## PASSAGE PROVIDED
---+---
Show there is a single-valued analytic branch $f(z)$ for $\sqrt{z^2-1}$ in $\mathbb{C}\backslash [-1,1]$ such that $f(x) < 0$ for $x>1$. Here $[-1,1]$ denotes a closed interval in $\mathbb{R}$.


The following solution mimics a derivation from Moore and Hadlock's text.

Note that $z^2-1 = (z-1)(z+1)$. Consider the following four functions: \begin{align*} w_1(z) &= \sqrt{|z-1|} e^{(i\operatorname{arg_1}(z-1))/2} &\text{ where } \operatorname{arg_1}(z-1) \in [0,2\pi) \\ w_2(z) &= \sqrt{|z+1|} e^{(i\operatorname{arg_1}(z+1))/2} &\text{ where } \operatorname{arg_1}(z+1) \in [0, 2\pi) \\ w_3(z) &= \sqrt{|z-1|} e^{(i\operatorname{arg_2}(z-1))/2} &\text{ where } \operatorname{arg_2}(z-1) \in [-\pi,\pi) \\ w_4(z) &= \sqrt{|z+1|} e^{(i\operatorname{arg_2}(z+1))/2} &\text{ where } \operatorname{arg_2}(z+1) \in [-\pi, \pi) \end{align*} Note that

$w_1$ is analytic on the set $\{ z \in \mathbb{C}: \operatorname{arg}(z-1) \neq 0\} = \mathbb{C} \backslash [1, \infty)$;

$w_2$ is analytic on the set $\{ z \in \mathbb{C}: \operatorname{arg}(z+1) \neq 0\} = \mathbb{C} \backslash [-1, \infty)$;

$w_3$ is analytic on the set $\{ z \in \mathbb{C}: \operatorname{arg}(z-1) \neq \pi\} = \mathbb{C} \backslash (-\infty, 1]$; and

$w_4$ is analytic on the set $\{ z \in \mathbb{C}: \operatorname{arg}(z+1) \neq \pi \} = \mathbb{C} \backslash (-\infty, -1]$.
---+---
## DATA SECTION
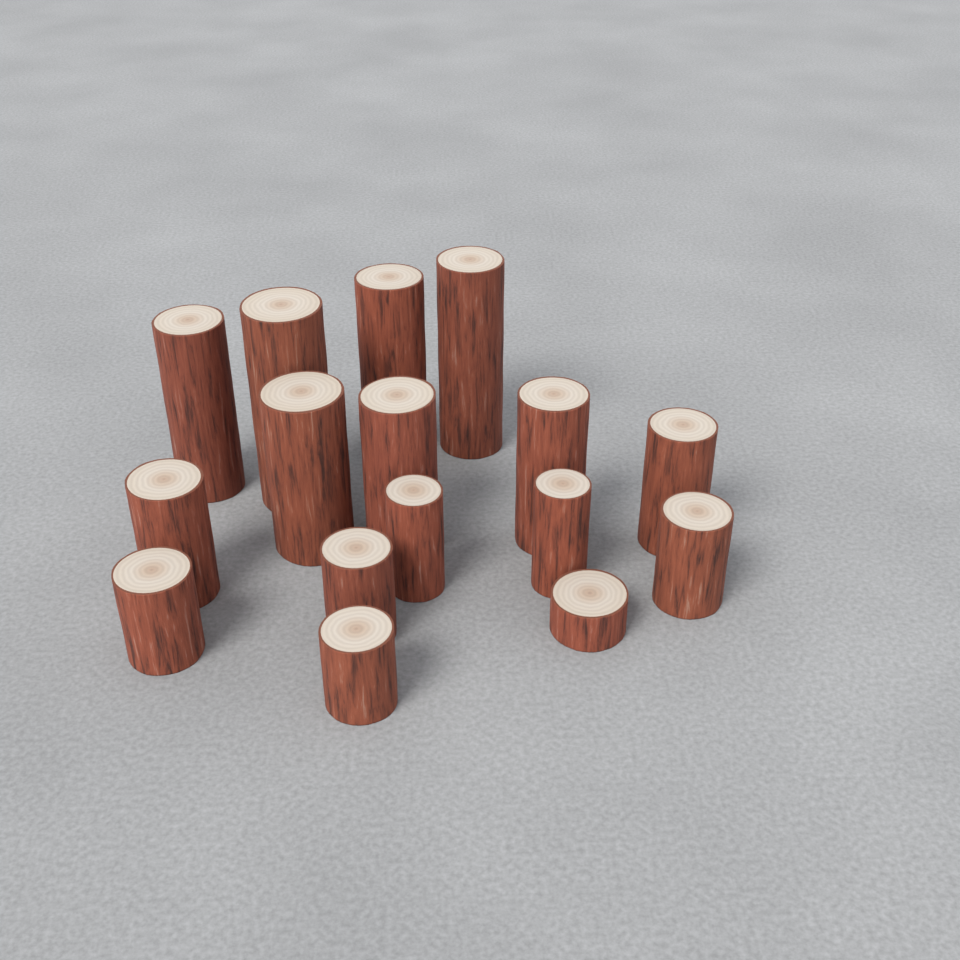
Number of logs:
---+---
## EXERCISES TO COMPLETE
(A) In the square-root branch passage, whose text does the solution mimic a derivation from?
(B) Extend the square-root branch passage, picking up right after its statement that $w_4$ is analytic on $\mathbb{C} \backslash (-\infty, -1]$.
The listing is separate material with no connection to the square-root branch passage.

## TASK-BY-TASK ANSWERS
(A) Moore and Hadlock's text.

(B)
Therefore $w_1w_2$ is analytic on the set $\mathbb{C} \backslash [-1, \infty)$ and $w_3w_4$ is analytic on the set $\mathbb{C} \backslash (-\infty, 1]$.

Furthermore, on the set $\mathbb{C} \backslash (-\infty, 1]$, we have $w_1w_2 = w_3w_4$, as we see below:

If $x > 1$, then $\operatorname{arg_1}(x \pm 1) = \operatorname{arg_2}(x \pm 1) = 0$, and thus $$w_1w_2(x)= w_3w_4(x) = \sqrt{x^2-1} \cdot e^{i \cdot 0} = \sqrt{x^2-1}. $$

If $\operatorname{Im}(z) > 0$, then $w_1w_2(z) = w_3w_4(z)$ since $\operatorname{arg}(z-1), \operatorname{arg}(z+1) \in (0, \pi)$.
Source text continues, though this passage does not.